Day 2: The Crossing

Stephen Jagoe
2 min readJun 24, 2021
The Meeting of the Ohio and Mississippi

The Mississippi River and Ohio River meet at the southern tip of Illinois in a town called Cairo. A town on two most important American rivers should be lively, or so I thought. In reality, it is a ghost town. A few old fashioned churches stand looking at dilapidating piles of houses and stores. The one new looking building is a barbecue restaurant where it seems many locals pass their time. I ask myself the same thing every time I see a town like this, “what do people here do?”

After stopping briefly to eat and look around, we carried on through Missouri and down into Arkansas. Hundreds of miles passed with the same few sights: eighteen-wheelers, farm land, pick up trucks, a small town, tractors that make you think “why on Earth does something need wheels that big”, grain silos, and — the most impressive of all — crop dusters flying 30 feet above the ground. At first, it seems desolate. It made me miss my home. How could people bear to live so far away from everything? What do people here do?

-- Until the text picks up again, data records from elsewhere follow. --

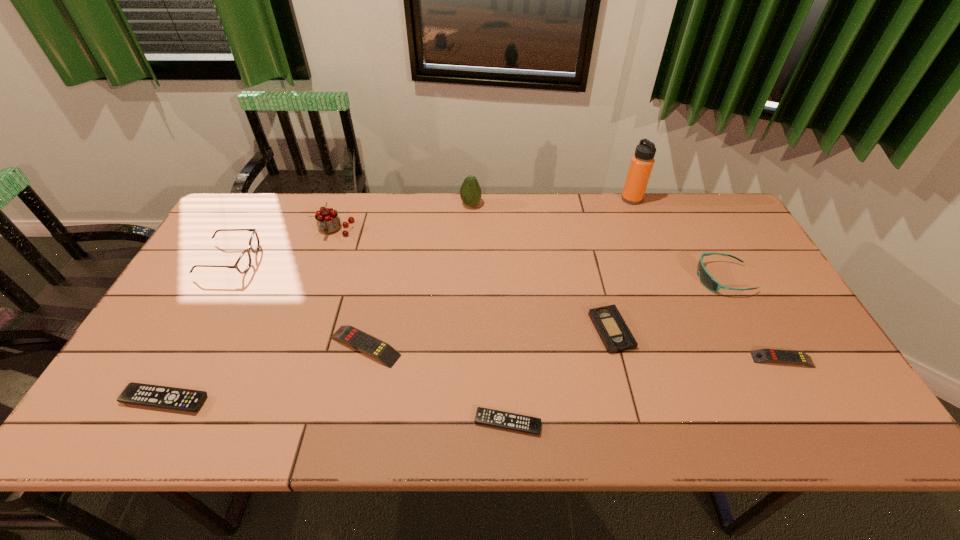
Locate an element on the screen. This screenshot has height=540, width=960. the smaller yellow remote control is located at coordinates (762, 355).

The image size is (960, 540). What are the coordinates of `the seventh object from left to right` in the screenshot? It's located at (616, 336).

At what (x,y) coordinates should I click in order to perform the action: click on the bigger black remote control. Please return your answer as a coordinate pair (x, y). Looking at the image, I should click on (157, 396).

Locate an element on the screen. the leftmost remote control is located at coordinates (157, 396).

You are a GUI agent. You are given a task and a screenshot of the screen. Output one action in this format:
    pyautogui.click(x=<x>, y=<y>)
    Task: Click on the right black remote control
    The image size is (960, 540).
    Given the screenshot: What is the action you would take?
    tap(522, 423)

Find the location of a particular element. The height and width of the screenshot is (540, 960). the third remote control from left to right is located at coordinates (522, 423).

Where is `vacant space positioned on the front of the tallest object`? This screenshot has height=540, width=960. vacant space positioned on the front of the tallest object is located at coordinates (664, 281).

Identify the location of vacant space located on the front of the avocado. This screenshot has height=540, width=960. (470, 222).

Where is `vacant space located on the handle side of the cherry`? This screenshot has width=960, height=540. vacant space located on the handle side of the cherry is located at coordinates (307, 310).

At what (x,y) coordinates should I click in order to perform the action: click on free region located 0.260m on the front-facing side of the spectacles. Please return your answer as a coordinate pair (x, y). This screenshot has width=960, height=540. Looking at the image, I should click on (343, 259).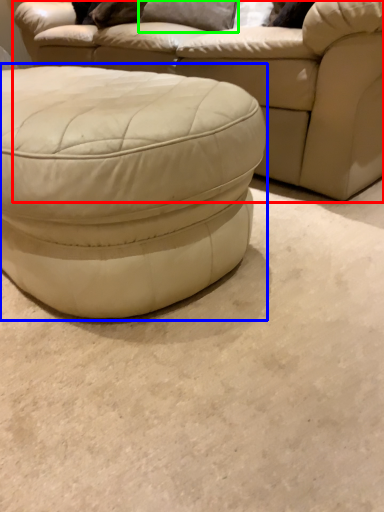
Question: Which is nearer to the studio couch (highlighted by a red box)? stool (highlighted by a blue box) or pillow (highlighted by a green box).

Choices:
 (A) stool
 (B) pillow

Answer: (B)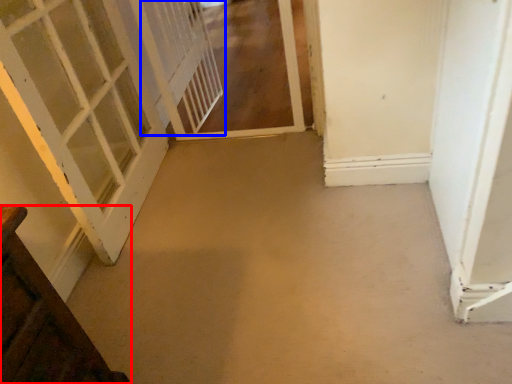
Question: Which of the following is the closest to the observer, door (highlighted by a red box) or screen door (highlighted by a blue box)?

My first instinct was to romanticize and make myself more comfortable. I began to tell myself that all people here needed was the satisfaction of work, and the spiritual comfort from the small brick churches that dotted the road every twenty miles. But I couldn’t hold myself to it, there was no way that all 3,377 citizens of Corning, AK could be perfectly content with life. So then I looked at it as normal life. Everyone here must have some sort of job, or daily routine. They were, after all, real people.

Fun fact: Arkansas grows about half of all the rice consumed in America. Which means someone must know how to plant it, and water it, and harvest it. To harvest it they use large tractors, which someone must drive, and someone (else, presumably) must know how to fix them when they break down. There are also crop-dusting pilots who fly over the fields all day, which meant air strips with mechanics and technicians and janitors and whoever else was essential to the operation. And this is all just for the rice. Now consider all the stores and services that these people need for day to day life. Once I thought this way I began to realize an answer to “What do people here do?” They live, same as I do. I may not know exactly what they like to do for fun after a long day’s work, but I realized life even in these remote places is just as complex as anywhere else.